The threshold of 20.0 (linear) covers the full visible sky (3–15) while rejecting only the extreme sun-disk texels. Per-channel clamping (fminf(r, C)) is avoided because it shifts hue β€” a luminance scale keeps the colour balanced.

Measured impact: eliminates white-dot flickering during camera motion with HDR environment maps. Introduces a slight bias in extremely bright regions β€” the standard trade-off in production renderers (Blender Cycles exposes equivalent "Clamp Direct / Indirect" settings).

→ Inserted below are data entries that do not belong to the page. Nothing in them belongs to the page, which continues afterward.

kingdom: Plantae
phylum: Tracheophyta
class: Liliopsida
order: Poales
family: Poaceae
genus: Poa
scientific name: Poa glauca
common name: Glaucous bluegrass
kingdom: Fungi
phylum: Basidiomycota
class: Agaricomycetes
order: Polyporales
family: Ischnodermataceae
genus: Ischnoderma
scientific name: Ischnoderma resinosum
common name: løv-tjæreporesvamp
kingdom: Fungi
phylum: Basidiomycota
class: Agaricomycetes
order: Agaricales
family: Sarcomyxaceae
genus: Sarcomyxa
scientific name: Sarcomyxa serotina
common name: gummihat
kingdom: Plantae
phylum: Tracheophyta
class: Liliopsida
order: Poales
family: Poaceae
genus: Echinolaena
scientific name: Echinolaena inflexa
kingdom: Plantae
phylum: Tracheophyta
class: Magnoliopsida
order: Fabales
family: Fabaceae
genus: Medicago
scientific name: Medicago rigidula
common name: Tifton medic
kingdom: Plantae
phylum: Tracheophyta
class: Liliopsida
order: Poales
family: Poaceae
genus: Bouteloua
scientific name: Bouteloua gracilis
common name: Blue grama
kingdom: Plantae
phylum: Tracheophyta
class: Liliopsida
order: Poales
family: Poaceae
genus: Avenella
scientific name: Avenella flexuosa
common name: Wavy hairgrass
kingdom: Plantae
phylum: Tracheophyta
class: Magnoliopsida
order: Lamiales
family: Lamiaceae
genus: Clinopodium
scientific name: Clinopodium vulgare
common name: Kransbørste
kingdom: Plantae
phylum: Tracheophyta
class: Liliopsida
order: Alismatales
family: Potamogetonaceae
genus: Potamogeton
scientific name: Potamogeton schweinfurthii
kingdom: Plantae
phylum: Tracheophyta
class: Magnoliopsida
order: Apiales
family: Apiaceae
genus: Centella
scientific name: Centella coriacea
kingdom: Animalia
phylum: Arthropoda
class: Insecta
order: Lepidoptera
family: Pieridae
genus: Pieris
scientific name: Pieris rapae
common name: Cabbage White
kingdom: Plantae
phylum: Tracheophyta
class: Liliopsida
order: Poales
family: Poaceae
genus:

Files: shaders/render_acc_kernel.cu, optix/optix_programs.cu


SummaryΒΆ

# Optimisation Impact Renderer
1 CPU multi-threading ~15Γ— CPU (archived β€” see legacy/cpu-renderer branch)
2 CUDA GPU kernels ~400Γ— vs. CPU ST CUDA
3 32Γ—4 thread blocks ~5–10% throughput CUDA
4 Cosine-weighted sampling 4–8Γ— fewer SPP All
5 Russian roulette termination ~15–20% throughput All
6 Persistent curand states βˆ’46 ms/frame overhead CUDA
7 GPU accumulation + uint8 D2H 4Γ— lower PCIe bandwidth CUDA
8 BVH with SAH up to 14.6Γ— on 300+ objects All
9 Inlined material dispatch ~5–10% throughput CUDA
10 Adaptive sampling 20–50% on mixed scenes CUDA
11 Non-blocking stream + pinned memory βˆ’2 ms/frame display latency CUDA
12 Adaptive depth Subjective responsiveness CUDA
13 Precomputed inverse ray direction 5–15% for BVH scenes CUDA
14 __launch_bounds__(256) ~5–10% throughput CUDA
15 Warp-shuffle converged counting <0.1 ms vs. ~1–2 ms D2H CUDA
16 Accumulation reset stream ordering Eliminates white-frame/black-streak artifacts CUDA + OptiX
17 OptiX GPU gamma + pinned memory 5Γ— bandwidth reduction (14 MB β†’ 2.7 MB) OptiX
18 Firefly rejection Eliminates HDR white-dot flickering CUDA + OptiX

The combined CUDA + BVH speedup reaches ~1 660Γ— over single-threaded CPU on the default scene at 720p, 1 024 SPP β€” measured on an NVIDIA DGX Spark (GB10 GPU).

Techniques 1–16 are backward-compatible β€” they do not change the rendered output. Technique 17 and 18 introduce minor biases (OptiX gamma rounding; HDR luminance clamping) that are invisible at normal viewing conditions but eliminate distracting artifacts.